— PROBLEM STATEMENT —
Pull out every line in the items below that contains the string "part". Count a line only when its capitalization matches.
─── RECORDS SUPPLIED ───
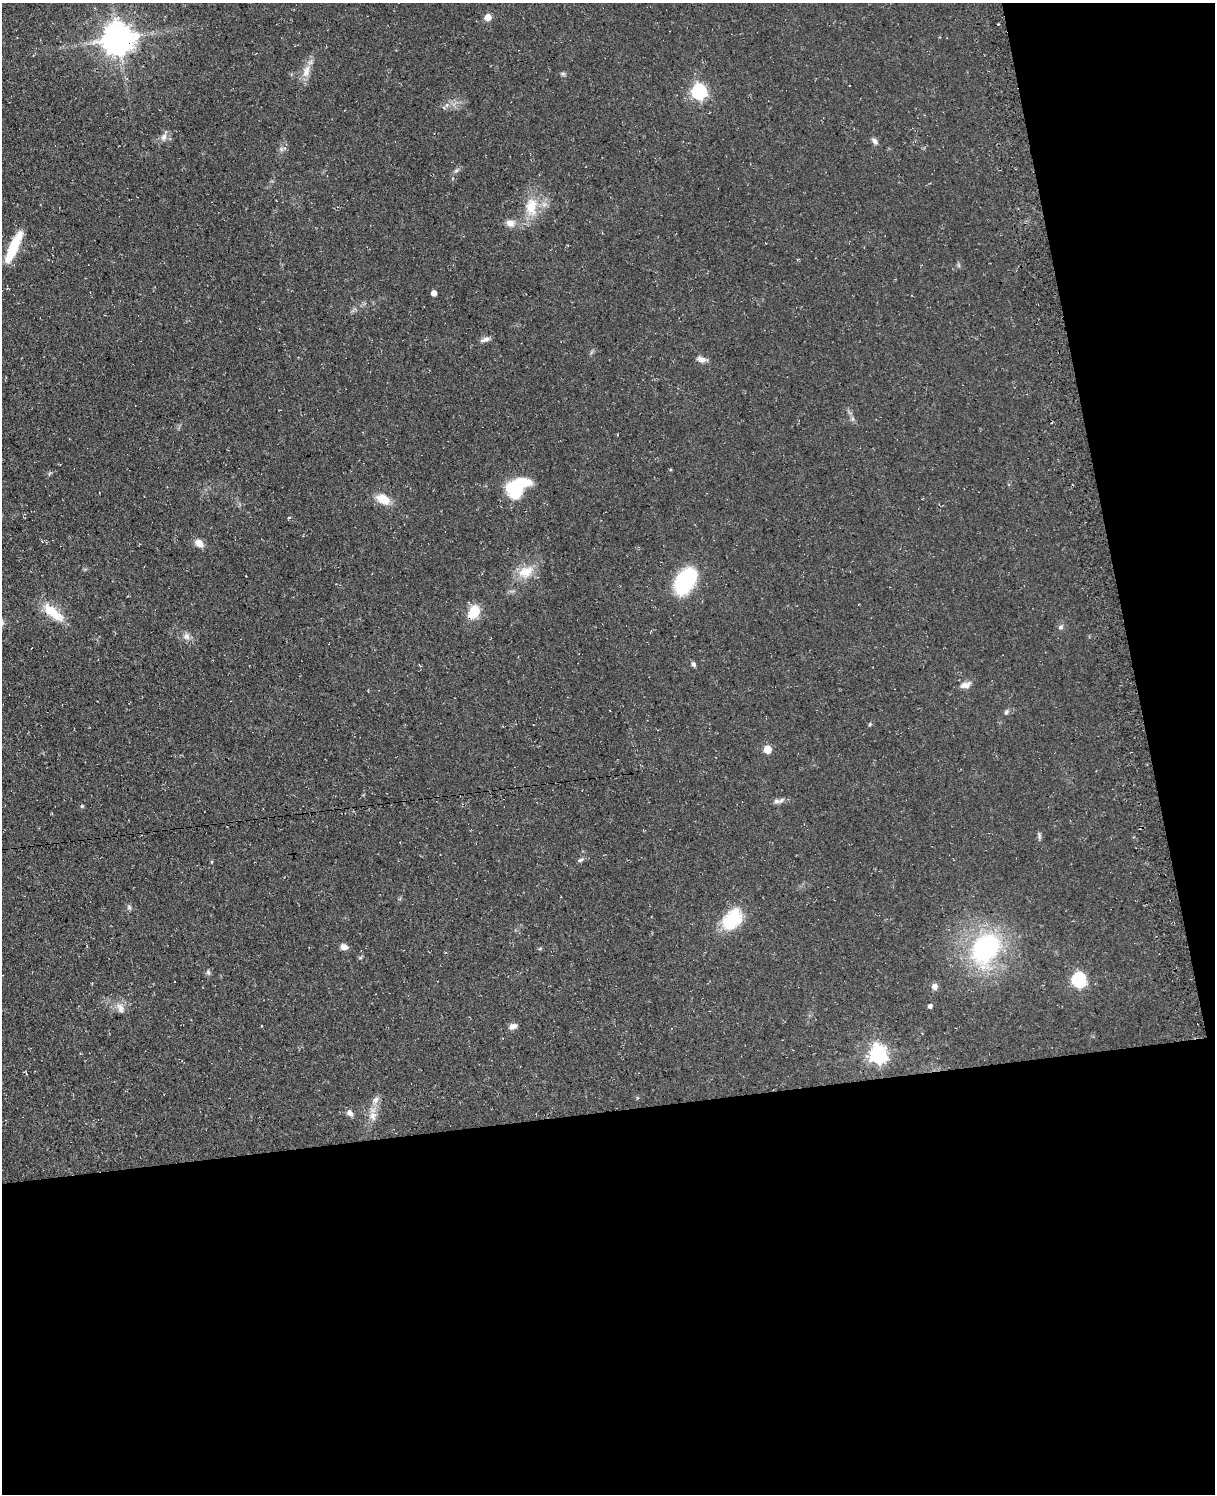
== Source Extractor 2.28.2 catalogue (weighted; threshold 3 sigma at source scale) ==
───
─── RECORDS SUPPLIED ───
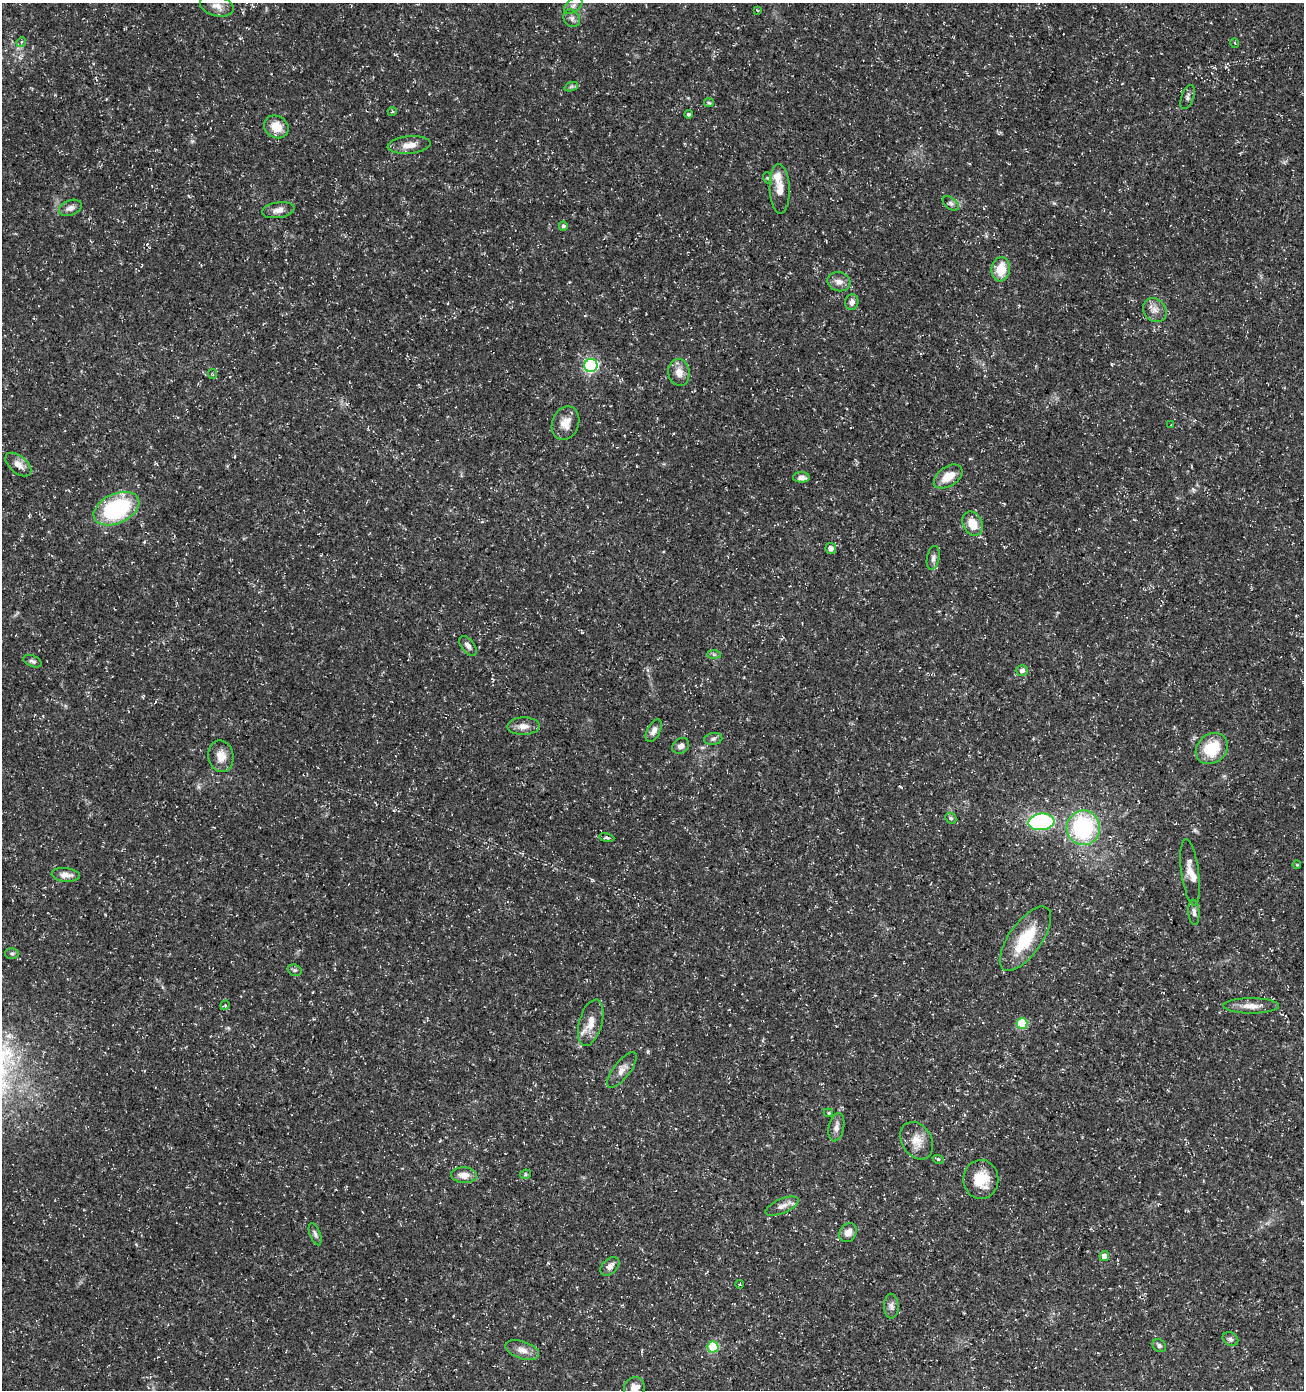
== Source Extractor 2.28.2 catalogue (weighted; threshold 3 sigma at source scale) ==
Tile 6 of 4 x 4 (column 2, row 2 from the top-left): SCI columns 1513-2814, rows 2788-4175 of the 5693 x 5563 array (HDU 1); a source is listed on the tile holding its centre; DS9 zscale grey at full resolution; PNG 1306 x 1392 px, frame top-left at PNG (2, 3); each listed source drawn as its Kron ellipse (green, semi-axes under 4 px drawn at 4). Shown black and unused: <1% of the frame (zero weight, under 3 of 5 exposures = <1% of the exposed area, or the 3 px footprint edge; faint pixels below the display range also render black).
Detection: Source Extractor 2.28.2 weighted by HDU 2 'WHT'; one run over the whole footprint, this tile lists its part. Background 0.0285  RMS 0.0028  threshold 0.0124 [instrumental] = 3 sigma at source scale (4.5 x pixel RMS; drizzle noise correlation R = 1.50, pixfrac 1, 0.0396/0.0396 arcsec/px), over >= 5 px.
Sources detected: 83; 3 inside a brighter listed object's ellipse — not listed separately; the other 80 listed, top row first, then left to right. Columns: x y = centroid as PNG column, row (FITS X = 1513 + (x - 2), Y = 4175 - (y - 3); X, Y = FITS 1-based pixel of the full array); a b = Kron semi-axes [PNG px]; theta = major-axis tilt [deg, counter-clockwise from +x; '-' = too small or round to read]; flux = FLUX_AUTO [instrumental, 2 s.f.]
───
─── RECORDS SUPPLIED ───
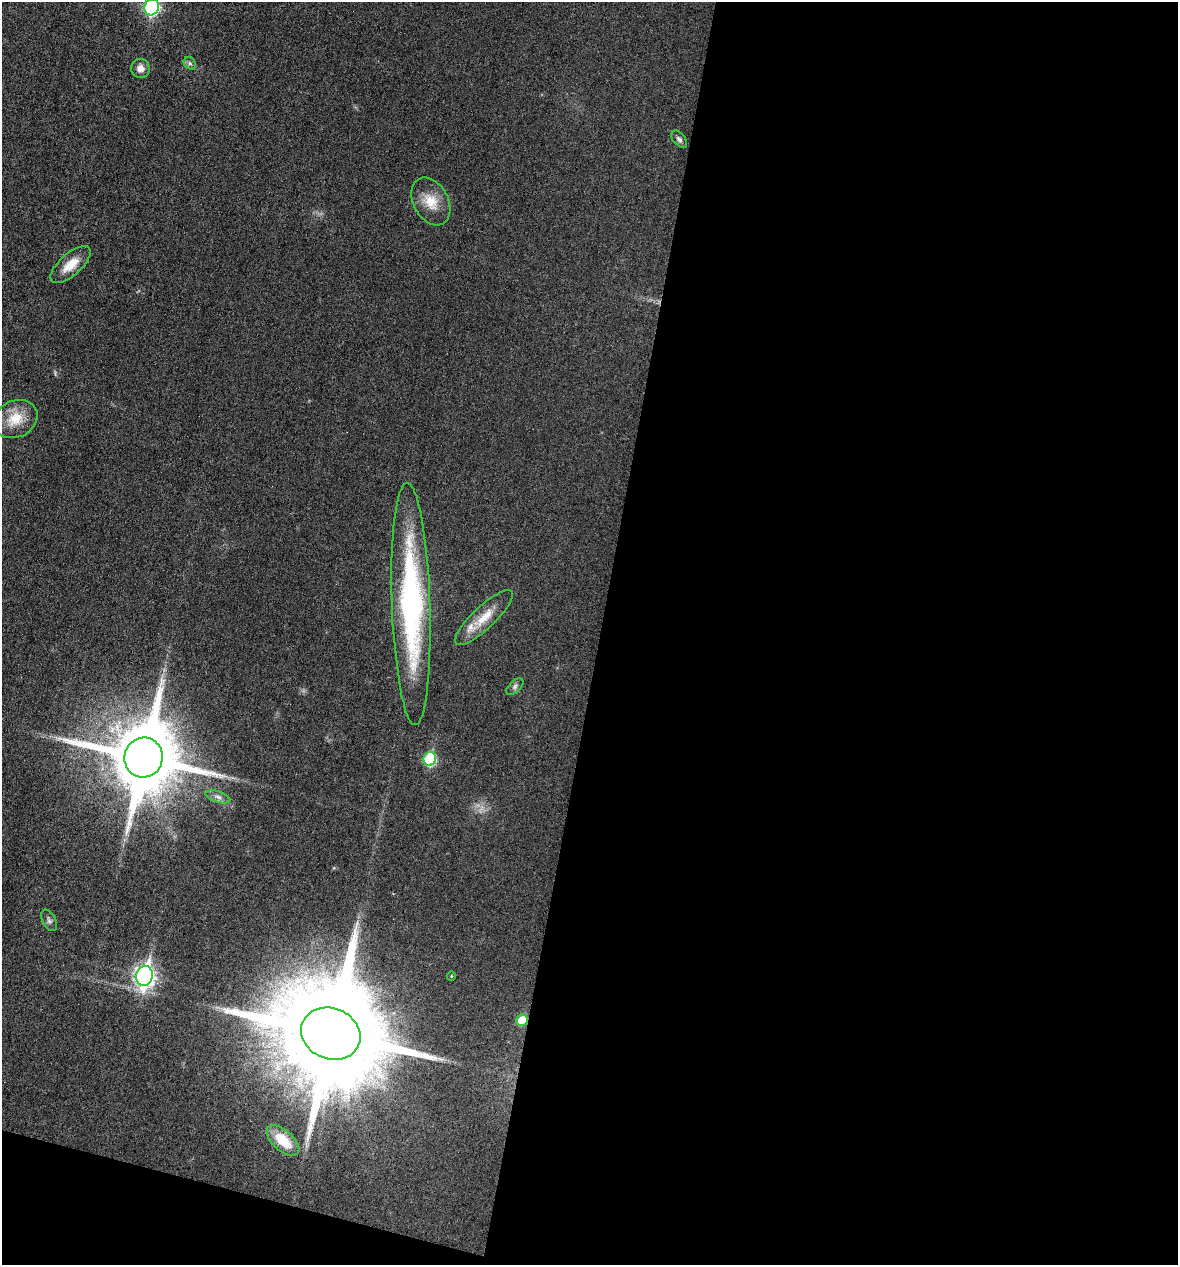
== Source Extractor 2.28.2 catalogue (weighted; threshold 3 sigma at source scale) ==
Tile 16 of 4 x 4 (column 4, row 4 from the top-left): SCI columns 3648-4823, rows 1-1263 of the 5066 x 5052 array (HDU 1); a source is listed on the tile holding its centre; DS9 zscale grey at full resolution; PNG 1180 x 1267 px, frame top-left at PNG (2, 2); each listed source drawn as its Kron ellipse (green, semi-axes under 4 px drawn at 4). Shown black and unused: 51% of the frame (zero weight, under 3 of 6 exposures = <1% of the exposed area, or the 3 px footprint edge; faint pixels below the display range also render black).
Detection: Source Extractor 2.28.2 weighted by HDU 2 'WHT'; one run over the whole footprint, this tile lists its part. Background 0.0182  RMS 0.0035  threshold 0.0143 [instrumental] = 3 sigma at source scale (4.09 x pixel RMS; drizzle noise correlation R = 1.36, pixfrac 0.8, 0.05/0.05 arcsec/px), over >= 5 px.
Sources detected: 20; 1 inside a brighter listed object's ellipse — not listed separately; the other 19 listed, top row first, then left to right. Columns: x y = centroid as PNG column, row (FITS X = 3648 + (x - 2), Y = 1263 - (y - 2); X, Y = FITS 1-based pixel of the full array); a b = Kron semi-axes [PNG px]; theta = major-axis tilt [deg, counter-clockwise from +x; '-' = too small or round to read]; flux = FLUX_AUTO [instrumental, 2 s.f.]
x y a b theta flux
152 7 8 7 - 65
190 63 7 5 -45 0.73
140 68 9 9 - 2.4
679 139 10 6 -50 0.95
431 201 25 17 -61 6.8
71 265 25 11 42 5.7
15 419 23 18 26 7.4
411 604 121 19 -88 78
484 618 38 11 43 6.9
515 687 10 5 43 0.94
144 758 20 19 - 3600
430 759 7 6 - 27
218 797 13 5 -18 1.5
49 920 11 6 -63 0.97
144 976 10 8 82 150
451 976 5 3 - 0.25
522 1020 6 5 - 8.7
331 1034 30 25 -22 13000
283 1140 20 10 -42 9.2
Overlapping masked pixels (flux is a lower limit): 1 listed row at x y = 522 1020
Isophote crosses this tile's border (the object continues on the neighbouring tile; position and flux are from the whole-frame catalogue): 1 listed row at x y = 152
───
— WRITTEN SOLUTION —
Detection: Source Extractor 2.28.2 weighted by HDU 2 'WHT'; one run over the whole footprint, this tile lists its part. Background 0.0285  RMS 0.0028  threshold 0.0124 [instrumental] = 3 sigma at source scale (4.5 x pixel RMS; drizzle noise correlation R = 1.50, pixfrac 1, 0.0396/0.0396 arcsec/px), over >= 5 px.
Detection: Source Extractor 2.28.2 weighted by HDU 2 'WHT'; one run over the whole footprint, this tile lists its part. Background 0.0182  RMS 0.0035  threshold 0.0143 [instrumental] = 3 sigma at source scale (4.09 x pixel RMS; drizzle noise correlation R = 1.36, pixfrac 0.8, 0.05/0.05 arcsec/px), over >= 5 px.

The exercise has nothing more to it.